Data provided below:

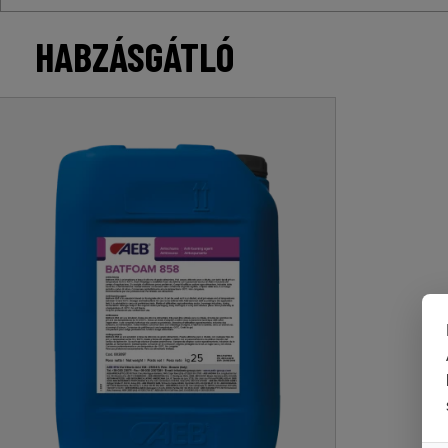
HABZÁSGÁTLÓ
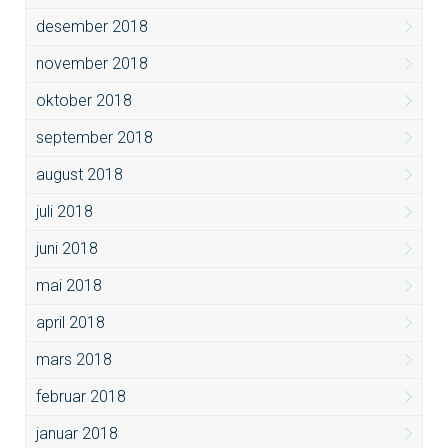
desember 2018
november 2018
oktober 2018
september 2018
august 2018
juli 2018
juni 2018
mai 2018
april 2018
mars 2018
februar 2018
januar 2018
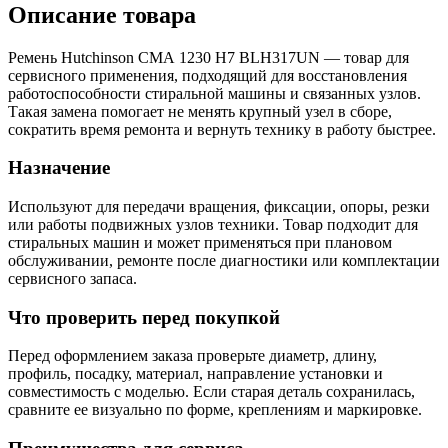
Описание товара
Ремень Hutchinson СМА 1230 Н7 BLH317UN — товар для
сервисного применения, подходящий для восстановления
работоспособности стиральной машины и связанных узлов.
Такая замена помогает не менять крупный узел в сборе,
сократить время ремонта и вернуть технику в работу быстрее.
Назначение
Используют для передачи вращения, фиксации, опоры, резки
или работы подвижных узлов техники. Товар подходит для
стиральных машин и может применяться при плановом
обслуживании, ремонте после диагностики или комплектации
сервисного запаса.
Что проверить перед покупкой
Перед оформлением заказа проверьте диаметр, длину,
профиль, посадку, материал, направление установки и
совместимость с моделью. Если старая деталь сохранилась,
сравните ее визуально по форме, креплениям и маркировке.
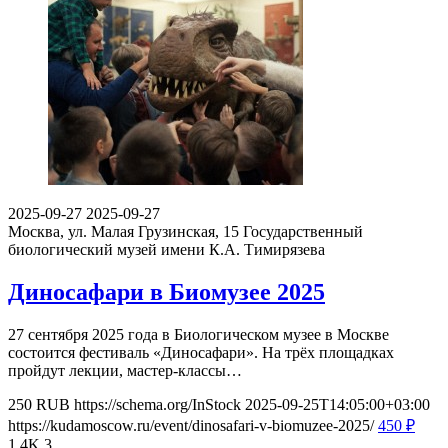
2025-09-27
2025-09-27
Москва, ул. Малая Грузинская, 15
Государственный
биологический музей имени К.А. Тимирязева
Диносафари в Биомузее 2025
27 сентября 2025 года в Биологическом музее в Москве
состоится фестиваль «Диносафари». На трёх площадках
пройдут лекции, мастер-классы…
250
RUB
https://schema.org/InStock
2025-09-25T14:05:00+03:00
https://kudamoscow.ru/event/dinosafari-v-biomuzee-2025/
450
₽
1.4K
3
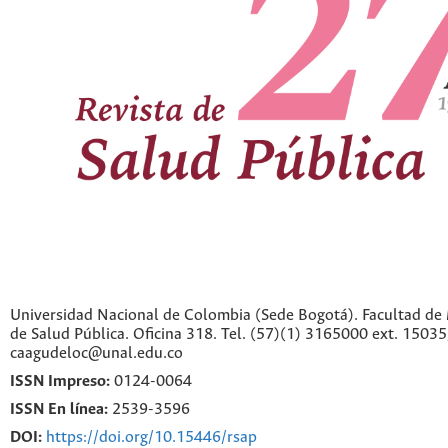
Universidad Nacional de Colombia (Sede Bogotá). Facultad de 
de Salud Pública. Oficina 318. Tel. (57)(1) 3165000 ext. 1503
caagudeloc@unal.edu.co
ISSN Impreso:
0124-0064
ISSN En línea:
2539-3596
DOI:
https://doi.org/10.15446/rsap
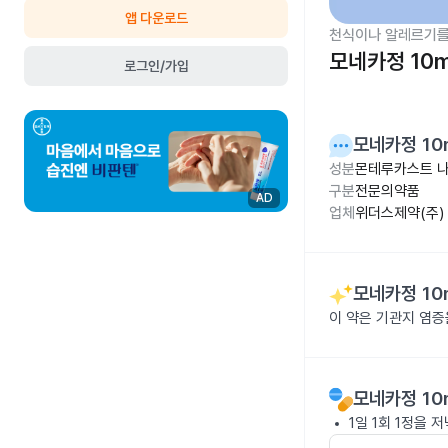
앱 다운로드
천식이나 알레르기를
모네카정 10
로그인/가입
모네카정 10
성분
몬테루카스트 나
구분
전문의약품
AD
업체
위더스제약(주)
모네카정 10
이 약은 기관지 염증
모네카정 10
1일 1회 1정을 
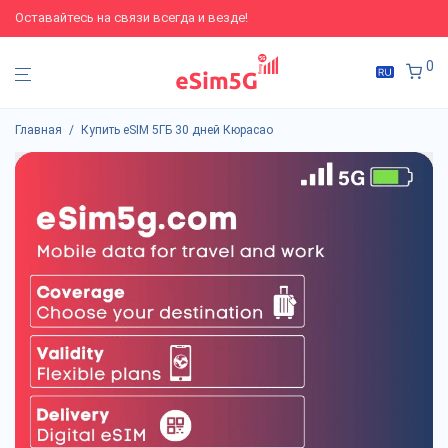
Оставайтесь на связи всегда и везде!
0
Главная
/
Купить eSIM 5ГБ 30 дней Кюрасао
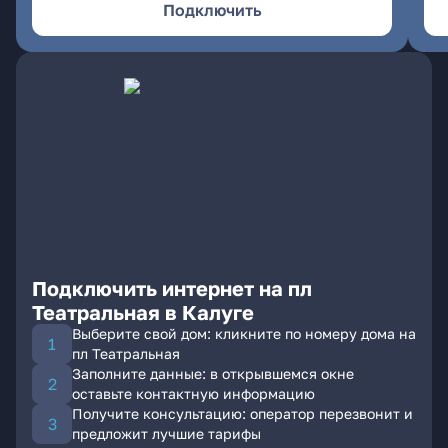
Подключить
Подключить интернет на пл
Театральная в Калуге
Выберите свой дом: кликните по номеру дома на
пл Театральная
Заполните данные: в открывшемся окне
оставьте контактную информацию
Получите консультацию: оператор перезвонит и
предложит лучшие тарифы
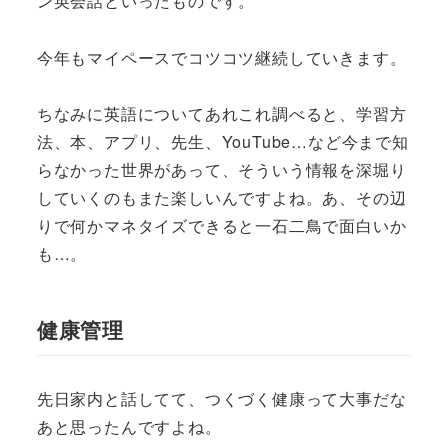
ン英会話といったものです。
今年もマイペースでコツコツ継続していきます。
ちなみに英語についてあれこれ調べると、学習方
法、本、アプリ、先生、YouTube…など今まで知
らなかった世界があって、そういう情報を深堀り
していくのもまた楽しいんですよね。あ、その辺
りで何かマネタイズできると一石二鳥で面白いか
も…。
健康管理
先日家内と話してて、つくづく健康って大事だな
あと思ったんですよね。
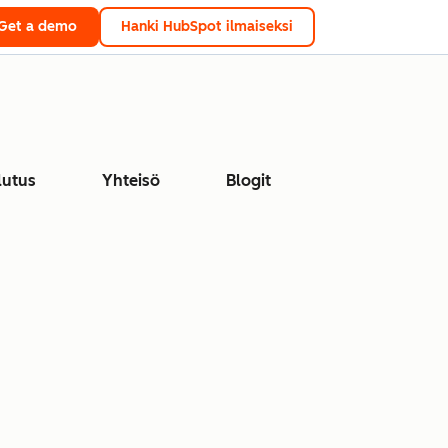
Get a demo
Hanki HubSpot ilmaiseksi
lutus
Yhteisö
Blogit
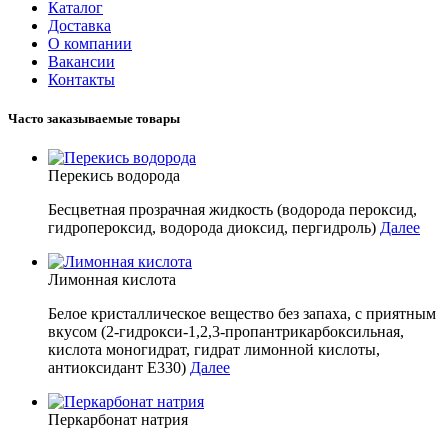
Каталог
Доставка
О компании
Вакансии
Контакты
Часто заказываемые товары
Перекись водорода
Бесцветная прозрачная жидкость (водорода пероксид,
гидропероксид, водорода диоксид, пергидроль)
Далее
Лимонная кислота
Белое кристаллическое вещество без запаха, с приятным
вкусом (2-гидрокси-1,2,3-пропантрикарбоксильная,
кислота моногидрат, гидрат лимонной кислоты,
антиоксидант E330)
Далее
Перкарбонат натрия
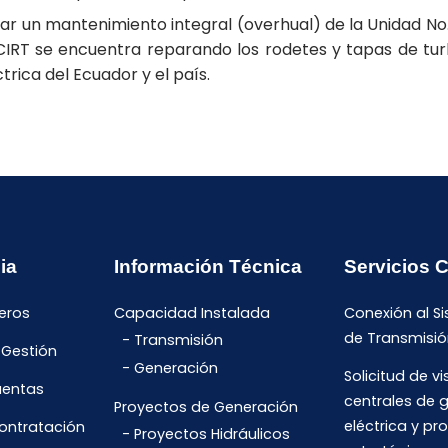
izar un mantenimiento integral (overhual) de la Unidad No.
CIRT se encuentra reparando los rodetes y tapas de tur
rica del Ecuador y el país.
ia
Información Técnica
Servicios 
eros
Capacidad Instalada
Conexión al S
de Transmisió
Transmisión
 Gestión
Generación
Solicitud de vi
uentas
centrales de 
Proyectos de Generación
eléctrica y pr
Contratación
Proyectos Hidráulicos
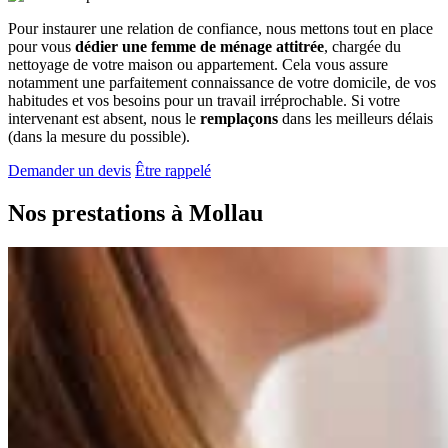
Pour instaurer une relation de confiance, nous mettons tout en place
pour vous
dédier une femme de ménage attitrée
, chargée du
nettoyage de votre maison ou appartement. Cela vous assure
notamment une parfaitement connaissance de votre domicile, de vos
habitudes et vos besoins pour un travail irréprochable. Si votre
intervenant est absent, nous le
remplaçons
dans les meilleurs délais
(dans la mesure du possible).
Demander un devis
Être rappelé
Nos prestations à
Mollau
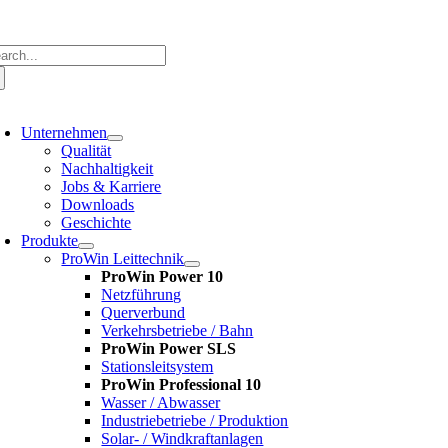
Zum
Inhalt
springen
che
ch:
oggle
avigation
Unternehmen
Qualität
Nachhaltigkeit
Jobs & Karriere
Downloads
Geschichte
Produkte
ProWin Leittechnik
ProWin Power 10
Netzführung
Querverbund
Verkehrsbetriebe / Bahn
ProWin Power SLS
Stationsleitsystem
ProWin Professional 10
Wasser / Abwasser
Industriebetriebe / Produktion
Solar- / Windkraftanlagen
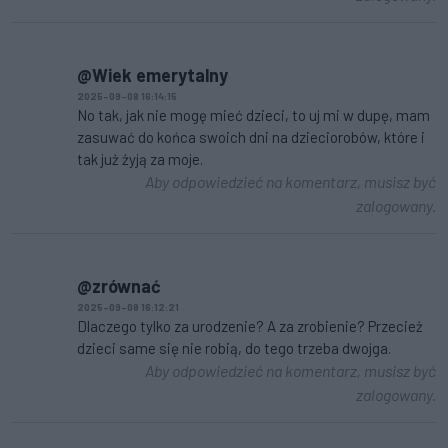
@Wiek emerytalny
2025-09-08 16:14:15
No tak, jak nie mogę mieć dzieci, to uj mi w dupę, mam
zasuwać do końca swoich dni na dzieciorobów, które i
tak już żyją za moje.
Aby odpowiedzieć na komentarz, musisz być
zalogowany.
@zrównać
2025-09-08 16:12:21
Dlaczego tylko za urodzenie? A za zrobienie? Przecież
dzieci same się nie robią, do tego trzeba dwojga.
Aby odpowiedzieć na komentarz, musisz być
zalogowany.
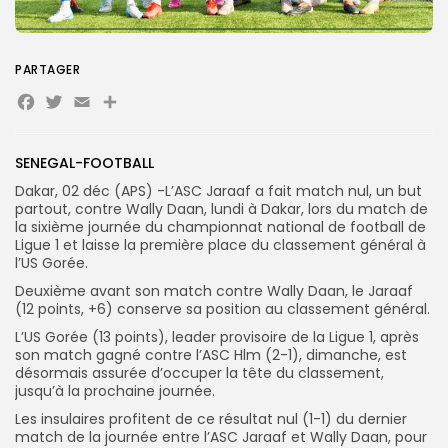
Search
Search
PARTAGER
for:
Button
Facebook
Twitter
Email
Partager
FR
SENEGAL-FOOTBALL
Dakar, 02 déc (APS) -L’ASC Jaraaf a fait match nul, un but
partout, contre Wally Daan, lundi à Dakar, lors du match de
la sixième journée du championnat national de football de
Ligue 1 et laisse la première place du classement général à
l’US Gorée.
Deuxième avant son match contre Wally Daan, le Jaraaf
(12 points, +6) conserve sa position au classement général.
L’US Gorée (13 points), leader provisoire de la Ligue 1, après
son match gagné contre l’ASC Hlm (2-1), dimanche, est
désormais assurée d’occuper la tête du classement,
jusqu’à la prochaine journée.
Les insulaires profitent de ce résultat nul (1-1) du dernier
match de la journée entre l’ASC Jaraaf et Wally Daan, pour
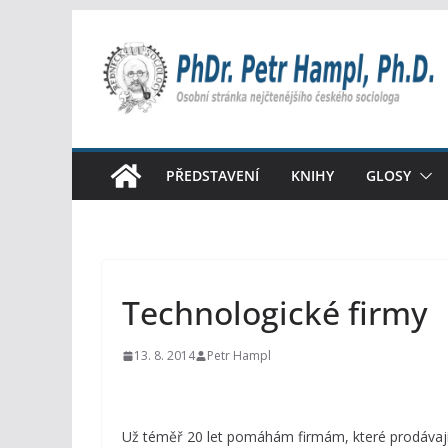
Přeskočit
na
obsah
PŘEDSTAVENÍ
KNIHY
GLOSY
Technologické firmy
13. 8. 2014
Petr Hampl
Už téměř 20 let pomáhám firmám, které prodávají 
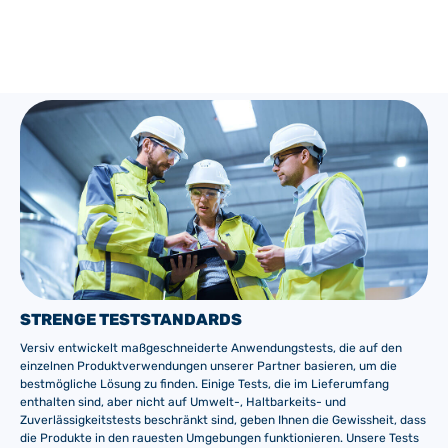
schützen und dauerhaft zu erhalten.
Read More
STRENGE TESTSTANDARDS
Versiv entwickelt maßgeschneiderte Anwendungstests, die auf den
einzelnen Produktverwendungen unserer Partner basieren, um die
bestmögliche Lösung zu finden. Einige Tests, die im Lieferumfang
enthalten sind, aber nicht auf Umwelt-, Haltbarkeits- und
Zuverlässigkeitstests beschränkt sind, geben Ihnen die Gewissheit, dass
die Produkte in den rauesten Umgebungen funktionieren. Unsere Tests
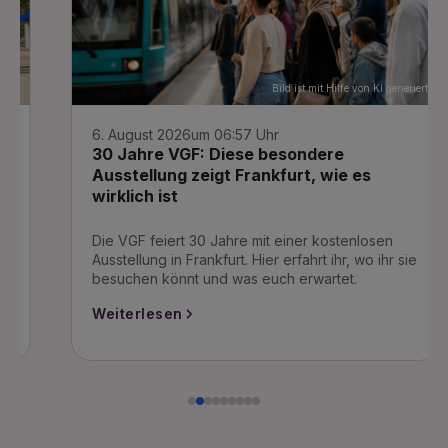
Bild ist mit Hilfe von KI generiert
6. August 2026
um 06:57 Uhr
30 Jahre VGF: Diese besondere
Ausstellung zeigt Frankfurt, wie es
wirklich ist
Die VGF feiert 30 Jahre mit einer kostenlosen
Ausstellung in Frankfurt. Hier erfahrt ihr, wo ihr sie
besuchen könnt und was euch erwartet.
Weiterlesen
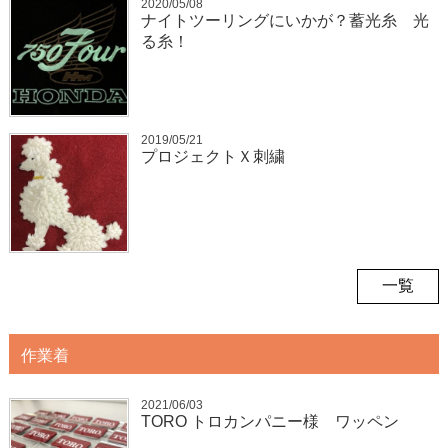
2020/05/08
ナイトツーリングにいかが？蓄光糸 光
る糸！
2019/05/21
プロジェクトＸ刺繍
一覧
作業着
2021/06/03
TORO トロカンパニー様 ワッペン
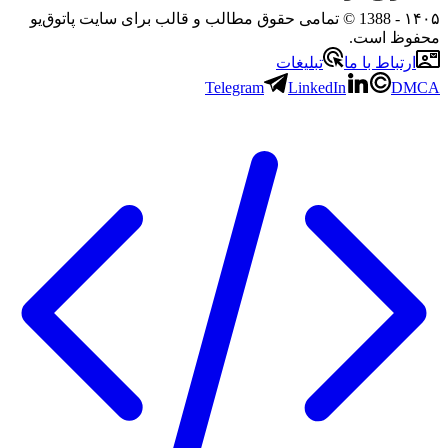
- 1388 © تمامی حقوق مطالب و قالب برای سایت پاتوق‌یو
 است.
باط با ما
تبلیغات
Telegram
LinkedIn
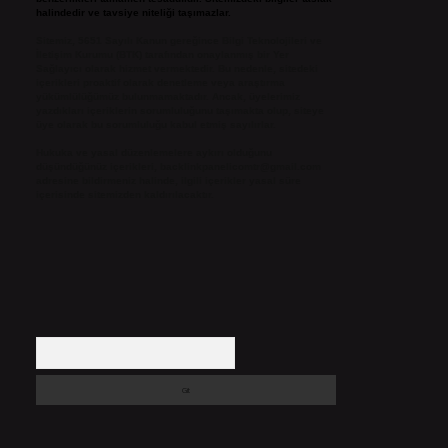
halindedir ve tavsiye niteliği taşımazlar.
Sitemiz, 5651 Sayılı Kanun gereğince Bilgi Teknolojileri ve
İletişim Kurumu (BTK) tarafından onaylanmış bir Yer
Sağlayıcı olarak hizmet vermektedir. Bu nedenle, sitedeki
içerikleri proaktif olarak denetleme veya araştırma
yükümlülüğümüz bulunmamaktadır. Ancak, üyelerimiz
yazdıkları içeriklerin sorumluluğunu taşımakta olup, siteye
üye olarak bu sorumluluğu kabul etmiş sayılırlar.
Hukuka ve yasal düzenlemelere aykırı olduğunu
düşündüğünüz içerikleri,
backlinkpanelicomtr@gmail.com
adresine bildirmeniz halinde, ilgili içerikler yasal süre
içerisinde sitemizden kaldırılacaktır.
Arama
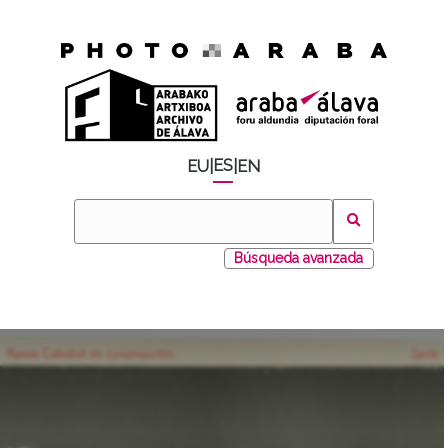
ES
EU
|
|
EN
Búsqueda avanzada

End of Data provided.

Work instructions: Using the listing above, show each line with the word "ProWin" in it.

Exercise output:
ProWin Leittechnik
ProWin Power 10
ProWin Power SLS
ProWin Professional 10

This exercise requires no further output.